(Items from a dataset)
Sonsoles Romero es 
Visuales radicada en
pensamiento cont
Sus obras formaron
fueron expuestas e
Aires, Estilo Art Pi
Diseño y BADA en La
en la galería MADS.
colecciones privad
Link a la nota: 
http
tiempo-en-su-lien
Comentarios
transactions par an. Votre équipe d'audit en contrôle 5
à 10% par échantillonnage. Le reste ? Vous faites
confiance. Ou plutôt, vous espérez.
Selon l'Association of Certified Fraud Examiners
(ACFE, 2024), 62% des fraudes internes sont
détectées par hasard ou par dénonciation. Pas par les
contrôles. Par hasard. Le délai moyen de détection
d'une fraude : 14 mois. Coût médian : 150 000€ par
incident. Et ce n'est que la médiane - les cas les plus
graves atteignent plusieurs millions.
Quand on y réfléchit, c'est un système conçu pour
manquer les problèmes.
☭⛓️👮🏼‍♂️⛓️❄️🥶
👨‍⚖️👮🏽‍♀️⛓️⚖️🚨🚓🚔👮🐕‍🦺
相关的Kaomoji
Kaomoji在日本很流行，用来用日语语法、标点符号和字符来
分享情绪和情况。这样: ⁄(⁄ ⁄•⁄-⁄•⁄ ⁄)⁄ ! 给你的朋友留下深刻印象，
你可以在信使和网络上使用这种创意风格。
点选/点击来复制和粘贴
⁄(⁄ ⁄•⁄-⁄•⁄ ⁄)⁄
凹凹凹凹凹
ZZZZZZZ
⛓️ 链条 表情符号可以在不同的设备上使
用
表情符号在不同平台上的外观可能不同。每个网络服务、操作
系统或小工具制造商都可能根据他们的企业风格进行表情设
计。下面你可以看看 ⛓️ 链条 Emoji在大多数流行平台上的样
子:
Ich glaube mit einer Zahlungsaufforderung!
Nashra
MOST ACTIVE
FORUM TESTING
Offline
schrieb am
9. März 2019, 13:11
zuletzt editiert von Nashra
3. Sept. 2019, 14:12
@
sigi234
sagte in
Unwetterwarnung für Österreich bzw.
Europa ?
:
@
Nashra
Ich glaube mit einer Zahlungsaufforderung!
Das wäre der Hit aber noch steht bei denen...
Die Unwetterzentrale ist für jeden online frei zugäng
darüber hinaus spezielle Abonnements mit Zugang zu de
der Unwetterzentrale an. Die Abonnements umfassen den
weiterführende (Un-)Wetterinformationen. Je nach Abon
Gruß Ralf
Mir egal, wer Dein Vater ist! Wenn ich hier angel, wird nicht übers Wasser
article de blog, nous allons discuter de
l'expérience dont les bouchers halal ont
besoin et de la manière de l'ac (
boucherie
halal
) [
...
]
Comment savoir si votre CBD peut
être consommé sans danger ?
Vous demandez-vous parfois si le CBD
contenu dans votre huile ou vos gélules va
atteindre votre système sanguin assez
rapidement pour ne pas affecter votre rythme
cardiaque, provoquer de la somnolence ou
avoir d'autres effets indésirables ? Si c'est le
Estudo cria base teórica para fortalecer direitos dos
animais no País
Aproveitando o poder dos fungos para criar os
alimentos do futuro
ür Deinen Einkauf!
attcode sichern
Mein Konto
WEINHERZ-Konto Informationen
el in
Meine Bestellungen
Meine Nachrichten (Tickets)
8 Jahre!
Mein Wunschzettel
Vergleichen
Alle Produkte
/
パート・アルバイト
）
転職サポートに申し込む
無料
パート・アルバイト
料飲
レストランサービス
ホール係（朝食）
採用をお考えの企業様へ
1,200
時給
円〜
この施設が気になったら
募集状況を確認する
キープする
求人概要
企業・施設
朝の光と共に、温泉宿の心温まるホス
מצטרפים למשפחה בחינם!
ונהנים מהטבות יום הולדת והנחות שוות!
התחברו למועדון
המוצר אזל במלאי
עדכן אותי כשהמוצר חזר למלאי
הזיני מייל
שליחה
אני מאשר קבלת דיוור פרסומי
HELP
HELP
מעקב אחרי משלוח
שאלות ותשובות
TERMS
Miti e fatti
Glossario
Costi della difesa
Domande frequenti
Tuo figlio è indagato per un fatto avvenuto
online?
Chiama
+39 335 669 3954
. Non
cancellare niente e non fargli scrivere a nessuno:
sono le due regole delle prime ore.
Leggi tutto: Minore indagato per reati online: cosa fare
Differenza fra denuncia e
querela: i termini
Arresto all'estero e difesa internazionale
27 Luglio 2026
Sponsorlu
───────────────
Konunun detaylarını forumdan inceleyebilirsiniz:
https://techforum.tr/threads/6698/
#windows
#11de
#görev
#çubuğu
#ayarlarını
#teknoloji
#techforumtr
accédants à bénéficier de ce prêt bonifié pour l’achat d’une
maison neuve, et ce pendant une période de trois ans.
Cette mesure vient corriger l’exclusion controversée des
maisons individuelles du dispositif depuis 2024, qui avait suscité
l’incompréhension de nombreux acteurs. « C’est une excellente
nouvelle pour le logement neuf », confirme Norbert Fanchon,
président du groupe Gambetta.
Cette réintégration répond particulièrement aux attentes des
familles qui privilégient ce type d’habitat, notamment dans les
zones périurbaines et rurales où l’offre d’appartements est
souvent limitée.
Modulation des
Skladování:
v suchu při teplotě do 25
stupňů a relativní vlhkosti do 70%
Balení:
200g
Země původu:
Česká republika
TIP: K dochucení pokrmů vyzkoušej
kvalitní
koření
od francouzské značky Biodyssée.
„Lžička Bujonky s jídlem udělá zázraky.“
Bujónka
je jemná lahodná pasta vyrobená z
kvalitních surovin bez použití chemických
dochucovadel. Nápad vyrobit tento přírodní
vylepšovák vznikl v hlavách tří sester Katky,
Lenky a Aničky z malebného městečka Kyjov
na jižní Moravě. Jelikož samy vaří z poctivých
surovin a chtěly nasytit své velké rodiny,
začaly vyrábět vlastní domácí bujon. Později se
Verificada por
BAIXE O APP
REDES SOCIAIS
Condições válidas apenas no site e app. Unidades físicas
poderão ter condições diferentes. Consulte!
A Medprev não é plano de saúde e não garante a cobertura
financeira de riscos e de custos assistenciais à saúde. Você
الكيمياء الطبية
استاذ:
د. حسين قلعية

● REQUIREMENT
In the answer, every line above should be retyped exactly.

● RESULT OF THE EXERCISE
Sonsoles Romero es 
Visuales radicada en
pensamiento cont
Sus obras formaron
fueron expuestas e
Aires, Estilo Art Pi
Diseño y BADA en La
en la galería MADS.
colecciones privad
Link a la nota: 
http
tiempo-en-su-lien
Comentarios
transactions par an. Votre équipe d'audit en contrôle 5
à 10% par échantillonnage. Le reste ? Vous faites
confiance. Ou plutôt, vous espérez.
Selon l'Association of Certified Fraud Examiners
(ACFE, 2024), 62% des fraudes internes sont
détectées par hasard ou par dénonciation. Pas par les
contrôles. Par hasard. Le délai moyen de détection
d'une fraude : 14 mois. Coût médian : 150 000€ par
incident. Et ce n'est que la médiane - les cas les plus
graves atteignent plusieurs millions.
Quand on y réfléchit, c'est un système conçu pour
manquer les problèmes.
☭⛓️👮🏼‍♂️⛓️❄️🥶
👨‍⚖️👮🏽‍♀️⛓️⚖️🚨🚓🚔👮🐕‍🦺
相关的Kaomoji
Kaomoji在日本很流行，用来用日语语法、标点符号和字符来
分享情绪和情况。这样: ⁄(⁄ ⁄•⁄-⁄•⁄ ⁄)⁄ ! 给你的朋友留下深刻印象，
你可以在信使和网络上使用这种创意风格。
点选/点击来复制和粘贴
⁄(⁄ ⁄•⁄-⁄•⁄ ⁄)⁄
凹凹凹凹凹
ZZZZZZZ
⛓️ 链条 表情符号可以在不同的设备上使
用
表情符号在不同平台上的外观可能不同。每个网络服务、操作
系统或小工具制造商都可能根据他们的企业风格进行表情设
计。下面你可以看看 ⛓️ 链条 Emoji在大多数流行平台上的样
子:
Ich glaube mit einer Zahlungsaufforderung!
Nashra
MOST ACTIVE
FORUM TESTING
Offline
schrieb am
9. März 2019, 13:11
zuletzt editiert von Nashra
3. Sept. 2019, 14:12
@
sigi234
sagte in
Unwetterwarnung für Österreich bzw.
Europa ?
:
@
Nashra
Ich glaube mit einer Zahlungsaufforderung!
Das wäre der Hit aber noch steht bei denen...
Die Unwetterzentrale ist für jeden online frei zugäng
darüber hinaus spezielle Abonnements mit Zugang zu de
der Unwetterzentrale an. Die Abonnements umfassen den
weiterführende (Un-)Wetterinformationen. Je nach Abon
Gruß Ralf
Mir egal, wer Dein Vater ist! Wenn ich hier angel, wird nicht übers Wasser
article de blog, nous allons discuter de
l'expérience dont les bouchers halal ont
besoin et de la manière de l'ac (
boucherie
halal
) [
...
]
Comment savoir si votre CBD peut
être consommé sans danger ?
Vous demandez-vous parfois si le CBD
contenu dans votre huile ou vos gélules va
atteindre votre système sanguin assez
rapidement pour ne pas affecter votre rythme
cardiaque, provoquer de la somnolence ou
avoir d'autres effets indésirables ? Si c'est le
Estudo cria base teórica para fortalecer direitos dos
animais no País
Aproveitando o poder dos fungos para criar os
alimentos do futuro
ür Deinen Einkauf!
attcode sichern
Mein Konto
WEINHERZ-Konto Informationen
el in
Meine Bestellungen
Meine Nachrichten (Tickets)
8 Jahre!
Mein Wunschzettel
Vergleichen
Alle Produkte
/
パート・アルバイト
）
転職サポートに申し込む
無料
パート・アルバイト
料飲
レストランサービス
ホール係（朝食）
採用をお考えの企業様へ
1,200
時給
円〜
この施設が気になったら
募集状況を確認する
キープする
求人概要
企業・施設
朝の光と共に、温泉宿の心温まるホス
מצטרפים למשפחה בחינם!
ונהנים מהטבות יום הולדת והנחות שוות!
התחברו למועדון
המוצר אזל במלאי
עדכן אותי כשהמוצר חזר למלאי
הזיני מייל
שליחה
אני מאשר קבלת דיוור פרסומי
HELP
HELP
מעקב אחרי משלוח
שאלות ותשובות
TERMS
Miti e fatti
Glossario
Costi della difesa
Domande frequenti
Tuo figlio è indagato per un fatto avvenuto
online?
Chiama
+39 335 669 3954
. Non
cancellare niente e non fargli scrivere a nessuno:
sono le due regole delle prime ore.
Leggi tutto: Minore indagato per reati online: cosa fare
Differenza fra denuncia e
querela: i termini
Arresto all'estero e difesa internazionale
27 Luglio 2026
Sponsorlu
───────────────
Konunun detaylarını forumdan inceleyebilirsiniz:
https://techforum.tr/threads/6698/
#windows
#11de
#görev
#çubuğu
#ayarlarını
#teknoloji
#techforumtr
accédants à bénéficier de ce prêt bonifié pour l’achat d’une
maison neuve, et ce pendant une période de trois ans.
Cette mesure vient corriger l’exclusion controversée des
maisons individuelles du dispositif depuis 2024, qui avait suscité
l’incompréhension de nombreux acteurs. « C’est une excellente
nouvelle pour le logement neuf », confirme Norbert Fanchon,
président du groupe Gambetta.
Cette réintégration répond particulièrement aux attentes des
familles qui privilégient ce type d’habitat, notamment dans les
zones périurbaines et rurales où l’offre d’appartements est
souvent limitée.
Modulation des
Skladování:
v suchu při teplotě do 25
stupňů a relativní vlhkosti do 70%
Balení:
200g
Země původu:
Česká republika
TIP: K dochucení pokrmů vyzkoušej
kvalitní
koření
od francouzské značky Biodyssée.
„Lžička Bujonky s jídlem udělá zázraky.“
Bujónka
je jemná lahodná pasta vyrobená z
kvalitních surovin bez použití chemických
dochucovadel. Nápad vyrobit tento přírodní
vylepšovák vznikl v hlavách tří sester Katky,
Lenky a Aničky z malebného městečka Kyjov
na jižní Moravě. Jelikož samy vaří z poctivých
surovin a chtěly nasytit své velké rodiny,
začaly vyrábět vlastní domácí bujon. Později se
Verificada por
BAIXE O APP
REDES SOCIAIS
Condições válidas apenas no site e app. Unidades físicas
poderão ter condições diferentes. Consulte!
A Medprev não é plano de saúde e não garante a cobertura
financeira de riscos e de custos assistenciais à saúde. Você
الكيمياء الطبية
استاذ:
د. حسين قلعية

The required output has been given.